- The Trump administration on Thursday unveiled a new plan aimed at recasting the role prescription drug rebates play in Medicare, proposing to do away with certain price reductions offered by drugmakers to pharmacy benefit managers, Part D private insurance plans and Medicaid managed care organizations.
- The proposed rule would exclude these rebates from currently provided legal protection under the Anti-Kickback Statute. Instead, the administration’s proposal would create new legal safe harbors for discounts given directly to patients paying for drugs at the pharmacy counter, as well as for fixed feeagreements between manufacturers and PBMs. ?
- The administration hopes the moves will reduce out-of-pocket costs for patients paying for drugs, and lower Part D spending overall. ?”This proposal has the potential to usher in the most significant change in how Americans’ drugs are priced at the pharmacy counter, ever,” said Health and Human Services Secretary Alex Azar in a Jan. 31 statement.
HHS officials cast this latest policy action as a major step in the Trump administration’s plans to address prescription drug costs, building on previous moves from last year.
By targeting rebates, the administration hopes to shift away from a system increasingly seen to encourage drugmaker price hikes as a means of paying larger rebates to insurance companies and PBMs.
Rather than lowering patient out-of-pocket costs, the chief purpose of rebates has become securing favorable drug coverage — an effect HHS called “pernicious” in a fact sheet released alongside the proposed rule.
Currently, pharmaceutical companies pay rebates as a percentage of a drug’s list price, a discount that payers then can spread around to lower costs for all members of an insurance plan. On average, the net price of a drug after rebates is between 26% to 30% less than the list price set by drugmakers, HHS said.
One major problem — and a central part of HHS’s rationale for this plan — is that this system doesn’t necessarily reduce patient out-of-pocket costs for any given drug.
A patient paying through a deductible, for example, will pay a drug’s list price, while co-insurance rates are typically set as a percentage of a drug’s list price even if a discount is paid by a drugmaker.
One quarter of Part D plans require co-insurance on preferred branded drugs, while “almost all” use co-insurance on non-preferred products, HHS said.
In some irony, the administration’s proposal coincides with an argument increasingly made by drugmakers: that the rebates they pay aren’t benefiting patients.
“We need to ensure that the $150 billion in negotiated rebates and discounts are used to lower costs for patients at the pharmacy,” said PhRMA in a statement on the proposed rule
Even as many drugmakers continue to increase their products’ list prices, some major companies now predict net selling prices in the U.S. to fall in 2019.
Slower net price increases due to higher rebating doesn’t discount the fact that medicines are launched at increasingly higher costs, however. And with more Americans covered by higher deductible plans, patients can be exposed to the still increasing list prices.
America’s Health Insurance Plans, a trade group representing insurers, criticized the proposed rule as a distraction from this reality, saying in a statement the plan would undermine its ability to extract savings.
“Projections show that over the next decade, we will save consumers and taxpayers more than $650 billion on drug benefit costs,” the group said. “We cannot achieve those savings if our leverage and negotiating power is weakened through well-intentioned but misguided actions like this proposed rule.”
Shares in insurance companies, including CVS, UnitedHealth Group and Cigna, fell in post-market trading Thursday.
The Pharmaceutical Care Management Association, a trade group for PBMs, sounded a note of concern that the plan would raise premiums for patients covered under Part D.
A senior HHS official, however, played down this potential impact, indicating on a Thursday call with reporters that actuarial analyses found Part D premiums could go up on average $3 to $5 per member per month.
The proposed rule does acknowledge that the rule’s benefits would accrue to beneficiaries who use drugs most often, particularly expensive ones.
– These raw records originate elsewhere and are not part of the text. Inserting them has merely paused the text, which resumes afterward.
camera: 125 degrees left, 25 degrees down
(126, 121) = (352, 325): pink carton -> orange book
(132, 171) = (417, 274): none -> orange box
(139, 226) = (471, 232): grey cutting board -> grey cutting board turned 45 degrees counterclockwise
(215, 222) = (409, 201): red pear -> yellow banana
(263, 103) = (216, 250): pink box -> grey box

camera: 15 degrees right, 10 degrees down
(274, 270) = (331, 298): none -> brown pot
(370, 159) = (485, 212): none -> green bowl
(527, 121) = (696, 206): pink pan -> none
For most, decreases in out-of-pocket costs may not offset the expected rise in premiums.
Drug rebates in commercial insurance would not be directly impacted, though the proposed rule could carry an indirect effect.
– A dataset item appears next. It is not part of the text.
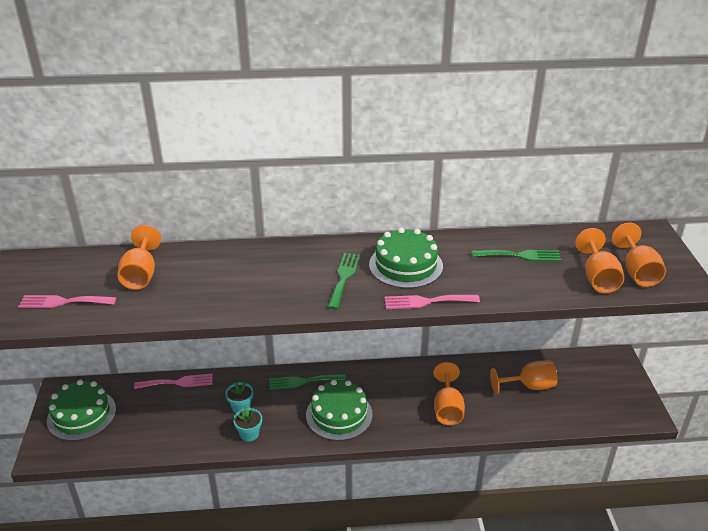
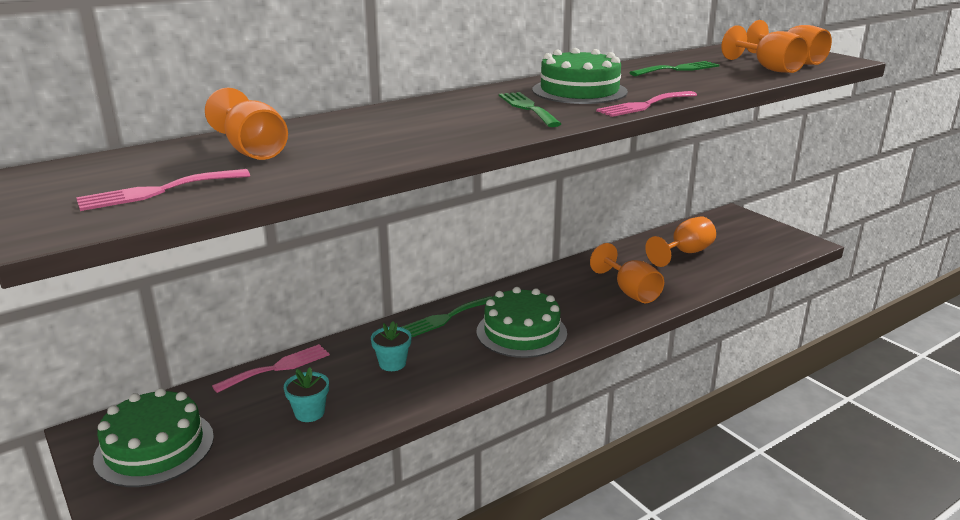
camera: 30 degrees left, 10 degrees down
(249, 434) = (431, 384): turquoise flower pot -> turquoise flower pot (309, 413)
“As a legal matter, this would not impact directly commercial business,” said a senior official at HHS’ Office of Inspector General on a call with reporters Thursday.
“But there would be situations that if you offer something to a commercial plan but not Medicare and Medicaid, there would be some implications,” the official added. “Folks on the commercial side will need to be aware of this.”
The proposed rule will be out for public comment for 60 days, after which HHS would need to finalize the policy.
Under the current proposal, the changes to the Anti-Kickback Statute would take effect January 1, 2020, while the new safe harbors envisioned would become effective 60 days after the final rule is published in the Federal Register.